Минхо встал, и они с Томасом медленно побрели к Глэйду.
— Не знаю. Просто раньше мы с таким не сталкивались. Были случаи, когда парней жалили в дневное время, но они успевали получить сыворотку и потом проходили через Метаморфозу. А тех шанков-горемык, которые застревали в Лабиринте ночью, мы потом так и не находили — разве что спустя несколько дней, и то редко. Так вот, все они погибли такой чудовищной смертью, что ты и представить себе не можешь.
При этих словах Томас невольно передернулся.
— Думаю, после всего, что мы пережили, я и не такое могу представить.
— По-моему, в твоих словах есть разумное зерно… — Минхо с удивлением посмотрел на Томаса. — Мы ошибались! Вернее, надеюсь, что ошибались! Знаешь, мы всегда считали, что существует какая-то точка невозврата — когда использовать сыворотку уже бесполезно. Просто потому, что все покусанные, которые не успевали вернуться до заката, неизменно погибали.
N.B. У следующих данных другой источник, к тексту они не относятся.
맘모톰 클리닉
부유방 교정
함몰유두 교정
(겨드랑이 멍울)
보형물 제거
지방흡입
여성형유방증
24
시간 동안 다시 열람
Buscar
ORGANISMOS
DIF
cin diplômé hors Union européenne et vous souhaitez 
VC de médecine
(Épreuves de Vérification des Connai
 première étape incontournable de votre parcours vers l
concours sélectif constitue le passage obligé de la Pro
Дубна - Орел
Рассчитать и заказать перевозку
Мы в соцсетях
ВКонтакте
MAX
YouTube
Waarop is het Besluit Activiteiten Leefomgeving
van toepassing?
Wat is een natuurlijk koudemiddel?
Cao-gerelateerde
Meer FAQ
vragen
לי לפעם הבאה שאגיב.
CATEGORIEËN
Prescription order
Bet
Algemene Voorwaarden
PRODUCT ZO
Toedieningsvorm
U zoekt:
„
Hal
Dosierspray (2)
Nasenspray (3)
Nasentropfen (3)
Минхо явно был в восторге от собственной мысли.
Когда они свернули в очередной коридор, бегун опередил Томаса и теперь шел бодрым шагом. Но и Томас не отставал, удивляясь, насколько хорошо он запомнил путь в лабиринте коридоров — иногда юноша смещался к нужным поворотам даже раньше, чем Минхо успевал показать дорогу.
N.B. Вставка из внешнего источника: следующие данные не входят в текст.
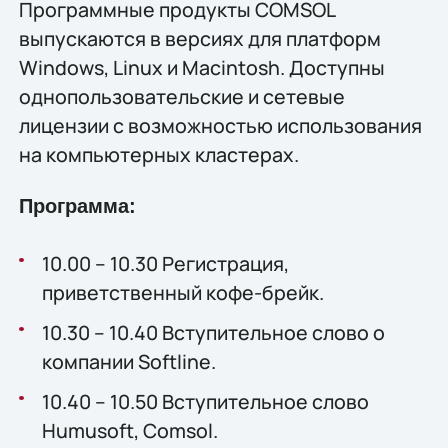
Программные продукты COMSOL
выпускаются в версиях для платформ
Windows, Linux и Macintosh. Доступны
однопользовательские и сетевые
лицензии с возможностью использования
на компьютерных кластерах.
Программа:
10.00 – 10.30 Регистрация,
приветственный кофе-брейк.
10.30 – 10.40 Вступительное слово о
компании Softline.
10.40 – 10.50 Вступительное слово
Humusoft, Comsol.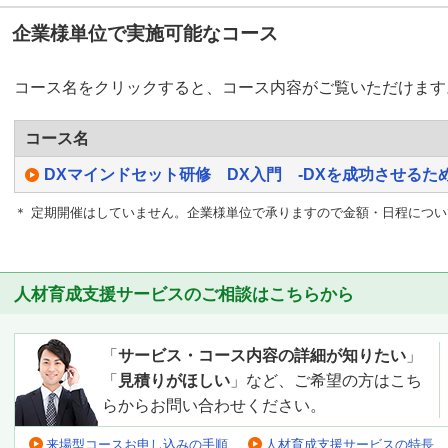
企業様単位で実施可能なコース
コース名をクリックすると、コース内容がご覧いただけます
コース名
DXマインドセット研修 DX入門 -DXを成功させるため
＊ 定期開催はしていません。企業様単位で承りますので金額・日程につ
人材育成支援サービスのご相談はこちらから
「
サービス・コース内容の詳細が知りたい
」
「
見積りがほしい
」など、ご希望の方はこち
らからお問い合わせください。
来場型コースお申し込みの手順
人材育成支援サービスの特長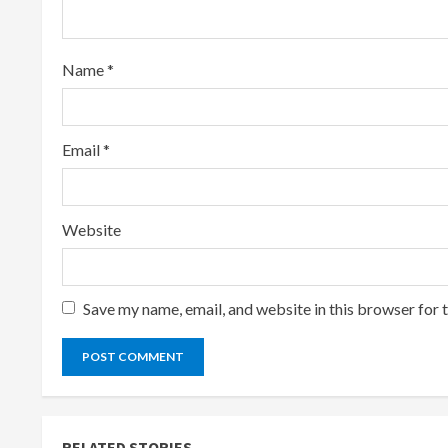
i
n
Name
*
g
Email
*
Website
Save my name, email, and website in this browser for 
RELATED STORIES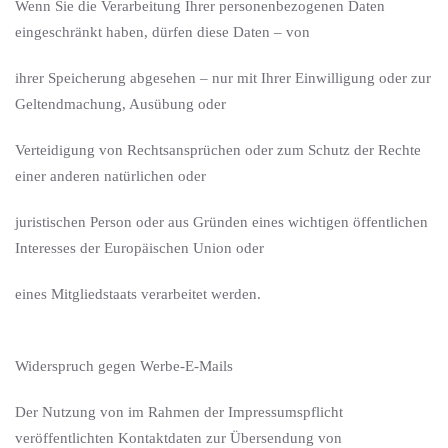
Wenn Sie die Verarbeitung Ihrer personenbezogenen Daten
eingeschränkt haben, dürfen diese Daten – von
ihrer Speicherung abgesehen – nur mit Ihrer Einwilligung oder zur
Geltendmachung, Ausübung oder
Verteidigung von Rechtsansprüchen oder zum Schutz der Rechte
einer anderen natürlichen oder
juristischen Person oder aus Gründen eines wichtigen öffentlichen
Interesses der Europäischen Union oder
eines Mitgliedstaats verarbeitet werden.
Widerspruch gegen Werbe-E-Mails
Der Nutzung von im Rahmen der Impressumspflicht
veröffentlichten Kontaktdaten zur Übersendung von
— Так ты говоришь, сыворотка? — произнес Томас. — Я слышал о ней пару раз. Что это за сыворотка такая и откуда она берется?
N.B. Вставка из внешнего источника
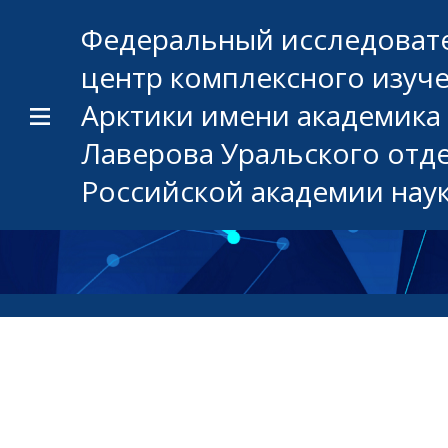
Федеральный исследоват
центр комплексного изуч
Арктики имени академика 
Лаверова Уральского отд
Российской академии нау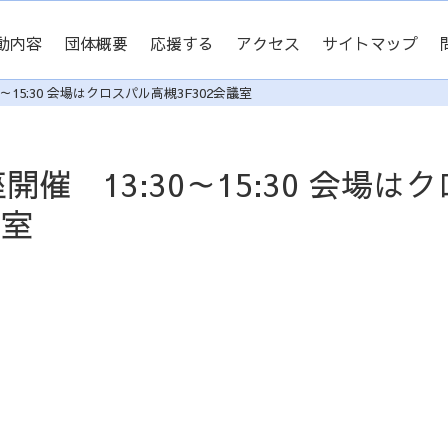
動内容
団体概要
応援する
アクセス
サイトマップ
0～15:30 会場はクロスパル高槻3F302会議室
開催 13:30～15:30 会場はク
議室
— Это самая настоящая сыворотка, шанк. Противогриверная сыворотка.
Томас издал саркастический смешок.
— А я-то решил, что успел узнать все об этом убогом местечке! Почему она так называется? И, кстати говоря, почему гриверов называют гриверами?
Они продолжали идти по бесконечным коридорам, сворачивая в новые и новые проходы, но теперь никто из них не забегал вперед — товарищи шли рядом.
— Не знаю, откуда пошли все эти названия, — начал Минхо, — но сыворотку присылают те, кого мы называем Создателями. Она появляется каждую неделю в Ящике вместе с остальными предметами первой необходимости. Так было испокон веков. Сыворотка эта вроде лекарства или антидота. Разлита прямо по шприцам, поэтому готова к использованию в любой момент. — Минхо изобразил, как втыкает иголку себе в руку. — Колешь эту хреновину в раненого — и он спасен. Правда, потом человеку приходится переживать все прелести Метаморфозы, но зато он поправляется.